* START TEXT SECTION *
Berlusconi on brink after party ultimatum
Silvio Berlusconi's wavering leadership came under fresh attack last night when his most powerful coalition partner issued a series of ultimatums and threats that could bring down the Italian government.
Umberto Bossi, the outspoken head of the Northern League -- which once had aspirations for northern Italy to secede from the rest of the country as 'Padania' -- said Mr Berlusconi would have to accede to his demands if he wanted to remain in power until the end of his term in 2013.
Mr Bossi's flexing of his political muscles comes as the billionaire Italian prime minister's standing is at an all-time low, after his centre-right party suffered humiliating defeats in mayoral elections last month and again last week in national referendums, when 95pc of votes were cast against the government.
The Northern League was instrumental in the collapse of Mr Berlusconi's first, short-lived administration, in 1994.
Mr Bossi made his demands during the league's annual rally in the northern town of Pontida, in the foothills of the Alps, where the party gathers every year to celebrate its founding 20 years ago.
He said the Berlusconi government could endure until 2013 but only if it was prepared to respond to his demands, including an end to Italy's involvement in the Libyan campaign, the withdrawal of troops from Afghanistan and Lebanon and the moving of four government ministries from Rome to northern cities such as Milan.
* END TEXT SECTION *
* START MATERIAL SUPPLIED *
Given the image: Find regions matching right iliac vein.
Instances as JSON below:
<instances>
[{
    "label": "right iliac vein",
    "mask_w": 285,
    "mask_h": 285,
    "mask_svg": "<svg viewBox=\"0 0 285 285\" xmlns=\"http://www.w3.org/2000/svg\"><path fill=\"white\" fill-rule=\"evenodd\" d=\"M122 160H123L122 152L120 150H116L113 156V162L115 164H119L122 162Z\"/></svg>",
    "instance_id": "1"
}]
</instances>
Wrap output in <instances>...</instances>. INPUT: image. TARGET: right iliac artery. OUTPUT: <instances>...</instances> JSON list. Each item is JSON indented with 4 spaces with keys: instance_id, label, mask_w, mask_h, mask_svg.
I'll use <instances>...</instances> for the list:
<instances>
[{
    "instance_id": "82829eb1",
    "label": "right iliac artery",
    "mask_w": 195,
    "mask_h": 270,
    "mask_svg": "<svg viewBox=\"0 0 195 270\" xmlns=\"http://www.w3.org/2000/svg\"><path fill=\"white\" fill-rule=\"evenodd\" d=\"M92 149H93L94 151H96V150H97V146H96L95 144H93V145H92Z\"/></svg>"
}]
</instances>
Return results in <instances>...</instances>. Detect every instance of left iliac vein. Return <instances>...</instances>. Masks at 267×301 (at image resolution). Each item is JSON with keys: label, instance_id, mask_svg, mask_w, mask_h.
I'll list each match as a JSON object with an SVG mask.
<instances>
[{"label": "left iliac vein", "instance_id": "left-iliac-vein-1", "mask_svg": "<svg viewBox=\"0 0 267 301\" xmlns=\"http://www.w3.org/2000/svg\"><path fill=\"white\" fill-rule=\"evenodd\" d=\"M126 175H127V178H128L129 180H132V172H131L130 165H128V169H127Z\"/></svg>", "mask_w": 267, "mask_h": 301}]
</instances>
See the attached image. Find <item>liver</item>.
* END MATERIAL SUPPLIED *
PROBLEM TO SOLVE
Please continue the article about Berlusconi and the Northern League's ultimatum, starting right after its last sentence.

EXPECTED ANSWER
The league is crucial to Mr Berlusconi's political survival but has become emboldened by his increasingly fragile hold on power, as he battles a series of sex scandals, corruption accusations and charges of failing to revive Italy's stagnant economy.
A poll last week found that his personal approval rating among Italians is at an all-time low of 29pc, down from more than 50pc when he was elected in 2008.
The poll suggested that his People of Freedom Party and its coalition partners would lose if an election was called now, attracting only 39pc of the vote.
Amid accusations that Mr Berlusconi (74) spends more time trying to extricate himself from scandals than running the country, an Italian news magazine published photos of him strolling with two unidentified women at his luxury estate on Sardinia's Costa Smeralda just over a week ago -- the day that his party took a severe drubbing in the referendums.
Among his demands, Mr Bossi called for sweeping tax cuts, claiming that they could be paid for with savings of "a handsome billion euro" if Italy ended its support for the Nato campaign against the Gaddafi regime and withdrew its soldiers from Afghanistan and Lebanon. (© Daily Telegraph, London)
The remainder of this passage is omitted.